Traditional Chinese characters in books

The traditional Chinese characters in the book are as follows:

Book: [shū]?

Radical: brush strokes: four elements: golden elements: NNHY

Basic explanation

"move" (sound. From that voice. Yu, that is, a pen. Li Shu province "Zhe" changed to "Yue" and said: "Books are good." It's obvious when you write it. Together, it means writing clearly with a pen. The sounds of "zhe" and "zhe" are relatively close, so "zhe" has ideographic function. Original meaning: writing, recording and recording.

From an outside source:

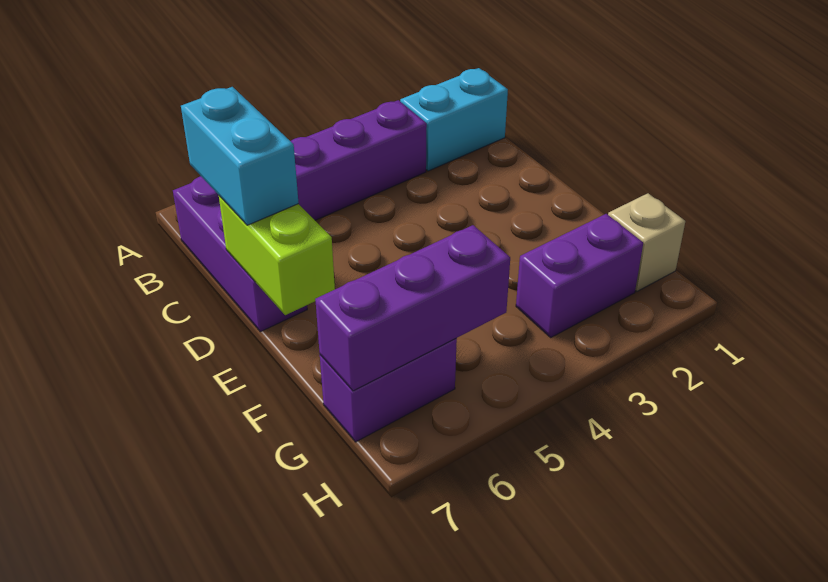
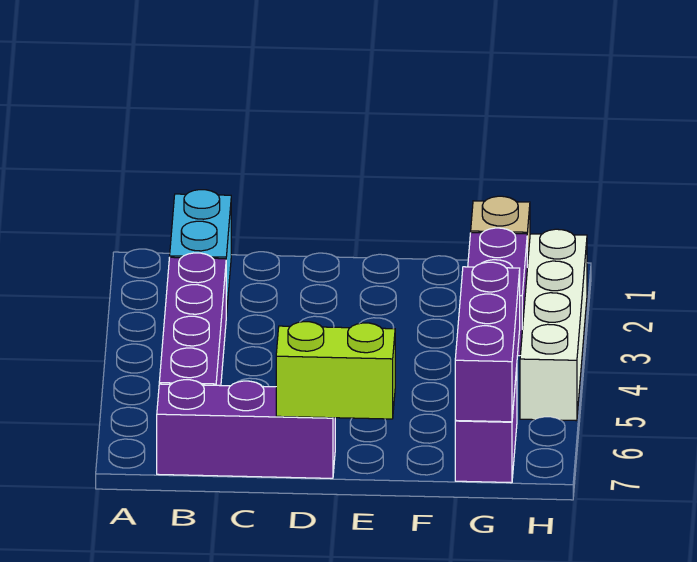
cyan 1x2 brick [181,87,299,225] -> none
none -> white 1x4 brick [520,229,587,421]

Titled books, bound books. Letters, letters

Traditional Chinese characters, also known as traditional Chinese characters, are called regular Chinese characters in the First List of Simplified Chinese Characters published by 1935, and are called traditional Chinese characters in Europe and America. They generally refer to the Chinese characters that were replaced by simplified Chinese characters in the Chinese character simplification movement, and sometimes refer to the whole Chinese character regular script and official script writing system before the Chinese character simplification movement. Traditional Chinese has a history of more than three thousand years. Until 1956, it is the standard Chinese characters used by Chinese all over the world.

The large-scale Chinese character simplification movement in modern times originated from the Taiping Heavenly Kingdom, and the simplified characters mainly came from the ancient script, common characters, variant characters, running script and cursive script. 1935, the Ministry of Education of the Republic of China promulgated the first simplified character list, but it was shelved because of the opposition of Dai, president of the examination institute. 1October 28th1956,65438+the State Council, People's Republic of China (PRC) issued the Resolution on Promulgating Simplified Chinese Characters Scheme, and Chinese mainland began to fully implement simplified Chinese characters. In the 1970s, a number of simplified characters appeared, which were later abolished.

At present, traditional Chinese characters are still used in Taiwan Province Province, China, Hong Kong Special Administrative Region and Macao Special Administrative Region, countries with Chinese cultural circle and overseas Chinese communities such as Singapore and Malaysia. In the case of cultural relics, different surnames, calligraphy seal cutting, handwritten inscriptions and special needs, traditional Chinese characters are retained or used in Chinese mainland.